## GIVEN TASK
Copy the data from its first line through the line containing "v(33, -38) *", including that line, and reproduce each line without any change.

## DATA ROWS
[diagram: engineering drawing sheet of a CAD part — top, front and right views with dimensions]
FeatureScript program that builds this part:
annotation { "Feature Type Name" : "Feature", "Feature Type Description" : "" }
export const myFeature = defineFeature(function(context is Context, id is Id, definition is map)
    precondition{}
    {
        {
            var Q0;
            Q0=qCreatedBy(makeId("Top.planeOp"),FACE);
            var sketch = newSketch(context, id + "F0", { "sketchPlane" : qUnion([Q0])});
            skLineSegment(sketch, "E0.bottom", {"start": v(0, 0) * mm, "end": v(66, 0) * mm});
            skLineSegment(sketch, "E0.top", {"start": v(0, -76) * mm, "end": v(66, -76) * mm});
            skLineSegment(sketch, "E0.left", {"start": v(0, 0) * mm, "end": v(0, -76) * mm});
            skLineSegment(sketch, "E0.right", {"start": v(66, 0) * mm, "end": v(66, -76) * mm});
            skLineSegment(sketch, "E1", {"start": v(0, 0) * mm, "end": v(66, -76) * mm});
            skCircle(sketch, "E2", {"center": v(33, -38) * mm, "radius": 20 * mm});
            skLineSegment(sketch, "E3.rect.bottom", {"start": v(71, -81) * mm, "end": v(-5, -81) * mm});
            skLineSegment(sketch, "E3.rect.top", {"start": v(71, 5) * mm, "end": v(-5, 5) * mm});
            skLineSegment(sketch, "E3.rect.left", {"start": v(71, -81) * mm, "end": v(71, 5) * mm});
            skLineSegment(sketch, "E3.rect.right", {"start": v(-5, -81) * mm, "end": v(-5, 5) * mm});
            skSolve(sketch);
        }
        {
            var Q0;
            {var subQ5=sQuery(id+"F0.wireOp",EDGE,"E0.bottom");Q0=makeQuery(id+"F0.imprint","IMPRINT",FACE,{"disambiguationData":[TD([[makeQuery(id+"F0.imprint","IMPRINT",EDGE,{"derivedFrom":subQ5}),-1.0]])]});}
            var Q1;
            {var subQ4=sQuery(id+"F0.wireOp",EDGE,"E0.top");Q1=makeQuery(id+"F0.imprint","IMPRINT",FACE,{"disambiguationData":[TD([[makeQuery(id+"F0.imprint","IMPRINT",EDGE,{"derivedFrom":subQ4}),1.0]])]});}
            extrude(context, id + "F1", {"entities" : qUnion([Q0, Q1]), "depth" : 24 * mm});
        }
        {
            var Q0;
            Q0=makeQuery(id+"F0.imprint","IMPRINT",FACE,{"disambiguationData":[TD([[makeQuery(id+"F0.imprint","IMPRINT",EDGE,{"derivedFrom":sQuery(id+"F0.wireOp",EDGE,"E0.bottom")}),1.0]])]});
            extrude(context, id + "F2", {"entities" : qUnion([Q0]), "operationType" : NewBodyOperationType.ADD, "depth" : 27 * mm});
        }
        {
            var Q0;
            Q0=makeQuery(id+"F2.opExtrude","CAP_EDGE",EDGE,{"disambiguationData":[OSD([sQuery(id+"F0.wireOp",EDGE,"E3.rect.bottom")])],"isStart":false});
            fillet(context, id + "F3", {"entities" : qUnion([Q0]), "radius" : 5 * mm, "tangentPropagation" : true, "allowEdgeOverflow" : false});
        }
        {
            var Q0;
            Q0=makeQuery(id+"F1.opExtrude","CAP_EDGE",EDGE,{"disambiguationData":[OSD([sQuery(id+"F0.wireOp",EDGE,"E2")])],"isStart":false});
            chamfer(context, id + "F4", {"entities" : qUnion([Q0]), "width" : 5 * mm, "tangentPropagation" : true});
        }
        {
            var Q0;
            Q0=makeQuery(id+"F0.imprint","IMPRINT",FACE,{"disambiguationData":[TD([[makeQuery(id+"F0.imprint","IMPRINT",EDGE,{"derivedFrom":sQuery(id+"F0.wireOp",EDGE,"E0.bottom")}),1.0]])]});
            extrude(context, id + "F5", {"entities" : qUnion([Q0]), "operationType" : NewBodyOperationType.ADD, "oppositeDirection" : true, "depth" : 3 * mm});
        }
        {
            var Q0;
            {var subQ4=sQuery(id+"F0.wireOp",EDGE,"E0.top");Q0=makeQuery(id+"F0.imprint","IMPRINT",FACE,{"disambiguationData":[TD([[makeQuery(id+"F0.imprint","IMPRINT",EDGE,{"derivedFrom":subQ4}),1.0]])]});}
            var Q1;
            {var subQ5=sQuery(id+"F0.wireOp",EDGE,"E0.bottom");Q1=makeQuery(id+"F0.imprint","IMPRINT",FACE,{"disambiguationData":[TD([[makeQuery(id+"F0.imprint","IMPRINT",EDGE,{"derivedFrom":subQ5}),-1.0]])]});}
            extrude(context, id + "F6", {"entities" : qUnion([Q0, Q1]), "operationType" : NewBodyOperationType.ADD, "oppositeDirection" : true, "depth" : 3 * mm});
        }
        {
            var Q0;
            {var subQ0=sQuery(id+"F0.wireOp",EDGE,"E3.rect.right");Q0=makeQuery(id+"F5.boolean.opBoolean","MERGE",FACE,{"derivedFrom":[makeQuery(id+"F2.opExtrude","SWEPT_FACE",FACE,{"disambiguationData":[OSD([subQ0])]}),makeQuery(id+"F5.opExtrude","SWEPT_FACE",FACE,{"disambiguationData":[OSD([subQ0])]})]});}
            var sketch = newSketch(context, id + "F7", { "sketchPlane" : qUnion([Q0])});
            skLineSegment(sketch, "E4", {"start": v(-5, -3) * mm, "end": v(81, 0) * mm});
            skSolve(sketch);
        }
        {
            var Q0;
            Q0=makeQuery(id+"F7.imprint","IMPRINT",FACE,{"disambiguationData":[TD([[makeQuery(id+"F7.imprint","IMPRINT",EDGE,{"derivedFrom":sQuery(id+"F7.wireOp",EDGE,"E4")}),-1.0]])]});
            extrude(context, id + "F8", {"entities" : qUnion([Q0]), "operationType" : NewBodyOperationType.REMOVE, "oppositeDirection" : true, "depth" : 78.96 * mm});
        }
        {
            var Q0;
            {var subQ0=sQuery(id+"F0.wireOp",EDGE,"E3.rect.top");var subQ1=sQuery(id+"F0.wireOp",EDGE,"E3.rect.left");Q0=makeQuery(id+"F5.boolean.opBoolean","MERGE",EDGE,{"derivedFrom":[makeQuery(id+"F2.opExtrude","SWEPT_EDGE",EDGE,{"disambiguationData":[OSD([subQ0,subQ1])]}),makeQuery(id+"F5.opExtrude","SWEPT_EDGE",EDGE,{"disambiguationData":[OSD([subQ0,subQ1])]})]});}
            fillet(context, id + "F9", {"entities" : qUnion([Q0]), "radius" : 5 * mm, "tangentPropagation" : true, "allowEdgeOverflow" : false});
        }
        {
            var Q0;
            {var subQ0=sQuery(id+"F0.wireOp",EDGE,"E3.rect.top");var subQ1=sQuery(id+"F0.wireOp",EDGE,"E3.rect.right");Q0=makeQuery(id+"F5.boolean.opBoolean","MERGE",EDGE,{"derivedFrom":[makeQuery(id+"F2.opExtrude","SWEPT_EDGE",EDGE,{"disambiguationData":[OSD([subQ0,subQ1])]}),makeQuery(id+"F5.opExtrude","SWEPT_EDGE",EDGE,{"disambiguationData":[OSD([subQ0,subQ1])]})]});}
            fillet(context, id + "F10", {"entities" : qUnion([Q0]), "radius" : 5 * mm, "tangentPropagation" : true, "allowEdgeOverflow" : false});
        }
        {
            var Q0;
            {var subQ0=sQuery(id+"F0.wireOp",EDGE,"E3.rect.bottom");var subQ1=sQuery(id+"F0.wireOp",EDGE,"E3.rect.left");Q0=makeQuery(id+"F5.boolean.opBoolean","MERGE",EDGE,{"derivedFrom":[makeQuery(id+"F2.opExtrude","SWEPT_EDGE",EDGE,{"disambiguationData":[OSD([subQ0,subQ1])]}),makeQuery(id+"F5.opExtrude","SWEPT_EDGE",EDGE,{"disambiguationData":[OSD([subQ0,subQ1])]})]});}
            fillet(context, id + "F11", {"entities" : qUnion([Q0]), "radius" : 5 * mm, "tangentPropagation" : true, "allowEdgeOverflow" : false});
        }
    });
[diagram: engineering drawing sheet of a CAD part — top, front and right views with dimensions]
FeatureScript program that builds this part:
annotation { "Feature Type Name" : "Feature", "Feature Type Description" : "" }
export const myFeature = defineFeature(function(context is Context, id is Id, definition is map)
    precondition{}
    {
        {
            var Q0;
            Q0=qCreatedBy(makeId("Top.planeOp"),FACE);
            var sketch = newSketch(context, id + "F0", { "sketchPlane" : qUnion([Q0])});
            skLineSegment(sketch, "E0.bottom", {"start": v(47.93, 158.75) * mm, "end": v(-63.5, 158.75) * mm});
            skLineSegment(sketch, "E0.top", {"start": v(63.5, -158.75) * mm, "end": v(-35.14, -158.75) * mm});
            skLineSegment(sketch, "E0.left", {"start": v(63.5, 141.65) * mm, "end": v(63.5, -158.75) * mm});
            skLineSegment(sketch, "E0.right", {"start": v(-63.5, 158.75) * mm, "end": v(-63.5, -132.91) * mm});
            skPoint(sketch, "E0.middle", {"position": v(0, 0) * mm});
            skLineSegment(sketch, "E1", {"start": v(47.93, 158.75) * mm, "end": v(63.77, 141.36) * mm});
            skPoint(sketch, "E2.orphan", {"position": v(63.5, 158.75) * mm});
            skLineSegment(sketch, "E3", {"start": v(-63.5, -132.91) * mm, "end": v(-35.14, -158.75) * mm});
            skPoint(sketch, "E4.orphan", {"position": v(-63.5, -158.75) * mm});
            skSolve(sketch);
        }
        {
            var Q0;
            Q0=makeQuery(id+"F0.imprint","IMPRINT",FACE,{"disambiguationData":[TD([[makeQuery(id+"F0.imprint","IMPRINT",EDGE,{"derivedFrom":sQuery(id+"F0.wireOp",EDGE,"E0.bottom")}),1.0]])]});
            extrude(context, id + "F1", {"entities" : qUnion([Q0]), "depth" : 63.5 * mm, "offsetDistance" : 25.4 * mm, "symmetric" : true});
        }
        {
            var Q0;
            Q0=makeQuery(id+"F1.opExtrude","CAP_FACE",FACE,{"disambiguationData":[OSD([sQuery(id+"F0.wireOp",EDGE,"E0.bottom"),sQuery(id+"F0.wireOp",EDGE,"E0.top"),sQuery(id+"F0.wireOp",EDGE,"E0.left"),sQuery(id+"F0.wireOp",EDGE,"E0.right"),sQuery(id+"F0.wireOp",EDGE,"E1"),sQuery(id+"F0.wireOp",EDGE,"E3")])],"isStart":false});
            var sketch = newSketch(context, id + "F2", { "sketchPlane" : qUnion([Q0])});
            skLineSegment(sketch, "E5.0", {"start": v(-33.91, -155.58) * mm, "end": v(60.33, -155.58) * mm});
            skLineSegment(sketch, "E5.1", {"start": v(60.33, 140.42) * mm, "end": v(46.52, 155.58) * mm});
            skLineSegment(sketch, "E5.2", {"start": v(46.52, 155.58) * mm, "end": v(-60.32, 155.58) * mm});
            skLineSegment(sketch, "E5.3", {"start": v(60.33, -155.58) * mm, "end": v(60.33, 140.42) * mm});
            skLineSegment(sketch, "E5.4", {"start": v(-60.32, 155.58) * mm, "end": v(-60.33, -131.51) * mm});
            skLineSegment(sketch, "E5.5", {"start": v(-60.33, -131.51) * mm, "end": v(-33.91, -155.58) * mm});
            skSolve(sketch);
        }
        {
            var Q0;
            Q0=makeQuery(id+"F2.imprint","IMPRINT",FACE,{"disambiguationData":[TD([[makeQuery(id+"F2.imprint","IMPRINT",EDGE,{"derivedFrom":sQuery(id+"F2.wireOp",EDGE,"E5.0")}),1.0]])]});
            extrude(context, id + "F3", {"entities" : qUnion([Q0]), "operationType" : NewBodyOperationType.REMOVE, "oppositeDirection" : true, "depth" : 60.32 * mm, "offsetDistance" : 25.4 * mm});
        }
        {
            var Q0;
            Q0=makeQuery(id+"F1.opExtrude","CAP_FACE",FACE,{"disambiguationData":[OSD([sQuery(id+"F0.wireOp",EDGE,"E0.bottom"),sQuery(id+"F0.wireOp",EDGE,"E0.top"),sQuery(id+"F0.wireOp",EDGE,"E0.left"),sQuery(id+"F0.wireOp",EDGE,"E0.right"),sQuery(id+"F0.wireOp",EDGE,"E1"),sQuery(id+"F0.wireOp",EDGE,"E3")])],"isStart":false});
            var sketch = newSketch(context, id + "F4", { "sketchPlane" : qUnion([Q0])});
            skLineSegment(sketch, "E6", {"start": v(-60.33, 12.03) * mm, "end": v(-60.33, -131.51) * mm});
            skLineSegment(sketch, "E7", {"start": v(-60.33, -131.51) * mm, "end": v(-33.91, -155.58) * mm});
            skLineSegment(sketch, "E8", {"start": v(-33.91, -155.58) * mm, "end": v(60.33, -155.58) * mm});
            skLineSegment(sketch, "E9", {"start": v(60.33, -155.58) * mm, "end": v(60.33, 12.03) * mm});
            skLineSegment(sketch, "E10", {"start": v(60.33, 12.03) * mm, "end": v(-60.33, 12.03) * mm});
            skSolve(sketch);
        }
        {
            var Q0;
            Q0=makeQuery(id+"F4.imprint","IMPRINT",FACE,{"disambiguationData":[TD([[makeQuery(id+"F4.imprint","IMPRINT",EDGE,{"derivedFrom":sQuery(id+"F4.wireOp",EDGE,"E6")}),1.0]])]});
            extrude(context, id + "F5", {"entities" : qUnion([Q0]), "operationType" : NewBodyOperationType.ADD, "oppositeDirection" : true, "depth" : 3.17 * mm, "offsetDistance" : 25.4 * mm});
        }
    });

## SOLVED PROBLEM
[diagram: engineering drawing sheet of a CAD part — top, front and right views with dimensions]
FeatureScript program that builds this part:
annotation { "Feature Type Name" : "Feature", "Feature Type Description" : "" }
export const myFeature = defineFeature(function(context is Context, id is Id, definition is map)
    precondition{}
    {
        {
            var Q0;
            Q0=qCreatedBy(makeId("Top.planeOp"),FACE);
            var sketch = newSketch(context, id + "F0", { "sketchPlane" : qUnion([Q0])});
            skLineSegment(sketch, "E0.bottom", {"start": v(0, 0) * mm, "end": v(66, 0) * mm});
            skLineSegment(sketch, "E0.top", {"start": v(0, -76) * mm, "end": v(66, -76) * mm});
            skLineSegment(sketch, "E0.left", {"start": v(0, 0) * mm, "end": v(0, -76) * mm});
            skLineSegment(sketch, "E0.right", {"start": v(66, 0) * mm, "end": v(66, -76) * mm});
            skLineSegment(sketch, "E1", {"start": v(0, 0) * mm, "end": v(66, -76) * mm});
            skCircle(sketch, "E2", {"center": v(33, -38) * mm, "radius": 20 * mm});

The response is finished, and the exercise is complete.